Now they’re proud and really impressed. His son is even trying to follow in his footsteps.

“My little man he’s seven and he’s trying to reenact the moves,” Venn says with a smile, gesturing as he retells his son’s reaction.

He beams broadly again as he reflects on the validation Strictly’s given him when it comes to his moves on the dancefloor. “I also learnt that I’m not that bad a dancer...I now have a semblance of how to do the foxtrot and quickstep and salsa and cha cha cha.”

The schedule for Strictly is gruelling. Venn and Karen only get four days to work on their routines, and practise from roughly 10am till 6pm each time they meet, sometimes that stretches to 7pm. And then there’s the live shows. On top of that, he’s still filming Casualty.

He’s taking this seriously – and it shows.

“I’ve got to many people depending on me,” he says.

Despite praises from the judges and impressive scores, Venn has found himself in the dance off on the show two weeks in a row. He’s so far been saved by the judges but the prospect of being booted out is real.

While he recognises there is room for improvement when it comes to his steps – demonstrating his diligence in taking notes from the judges comments, he talks of fast quick quick slows, heel drags and toe leads – he’s unclear as to why despite delivering, he’s not been kept safe by the viewers.

IMPRESSIVE: Charles Venn has consistently demonstrated skill and passion on the show (Image: BBC)

“It’s the voters. For some reason they don’t think we’re doing good enough or – I don’t know what it is," he says.

He’s not afraid to make a direct appeal to them. And you can tell the competition means a lot to him.

“Voters, trust me. We‘ve got so much more to give.

“Guys, man, you know. Break us off something, man. Come on man, you know, we just good people," he pleads.

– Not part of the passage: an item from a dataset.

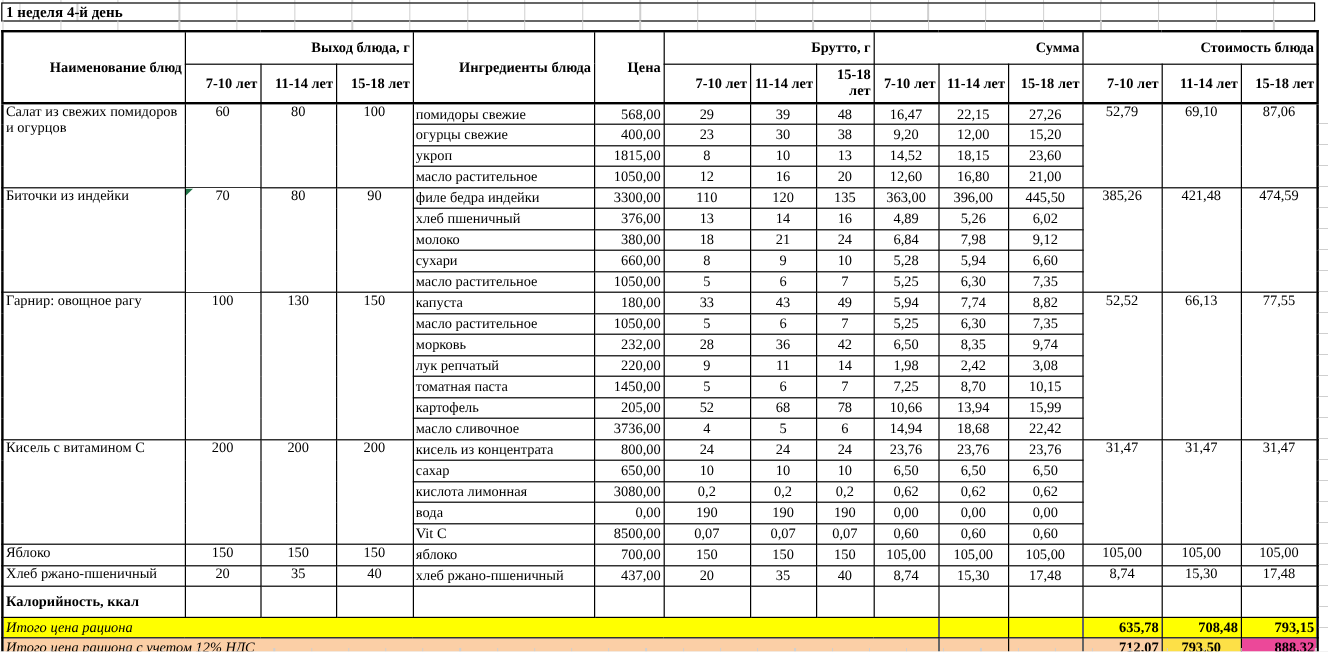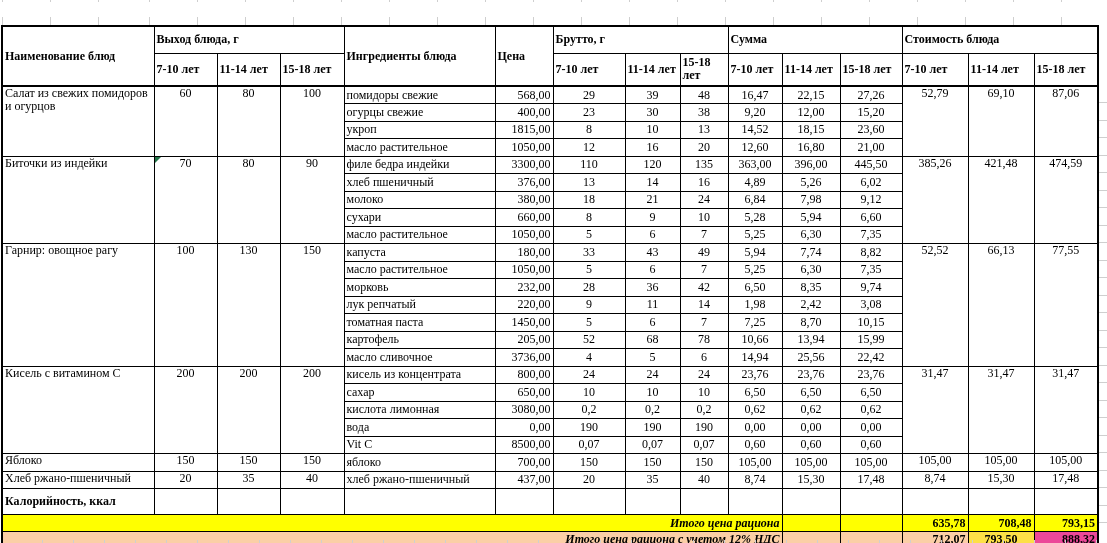"1 неделя 4-й день" div.title-row { html: none -> <div>1 неделя 4-й день</div> }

He switches back to serious mode when the topic of imminent elimination is broached.

“If Karen and myself are eliminated this week, of course, we’d be very, very disappointed with that, you know, because as I’ve said we’ve done really, really well over these last four rounds, we’ve shown variety; as I’ve said, I’ve proved to myself that I can dance.

“To even get as far as I have in this competition I’m very proud of that anyway,” he says.

Whatever happens, it won’t have been a fruitless experience. As well as walking away with a whole set of new moves, if worse comes to worse, Venn says he’ll also be taking away from the show the knowledge that he can handle this type of pressure.

It’s a huge deal for someone who describes himself as nervous in front of the camera. Although you’d never guess he was.

“It’s nerve-racking, speaking for myself, very nerve-racking whenever I perform in front of a camera,” he discloses.

Regardless of how he feels about it, it’s not something he runs away from. As if dancing in front of the nation live each weekend wasn’t enough, Venn is performing the series’ first ever street dance this weekend.

“There is a definite sense of pressure and because of the dance, street dance/contemporary, this takes me back to my old days,” he says.

Venn would love to lift the famous glitterball trophy and be crowned this year’s Strictly winner, but he’ll need us all to get behind him for that to happen. He’s in need of greater support from the public, something that previous black contestants on the show have also required. With his skill and passion, he’d be a deserving winner.

“It would mean so would mean so much to my family, my mum who keeps praying for me and wishing me all the best, my kids.”

He’s also aware of the impact it could have beyond that, as an example for others that “you can overcome anything with focus, hard work, diligence and belief and faith. You can achieve.”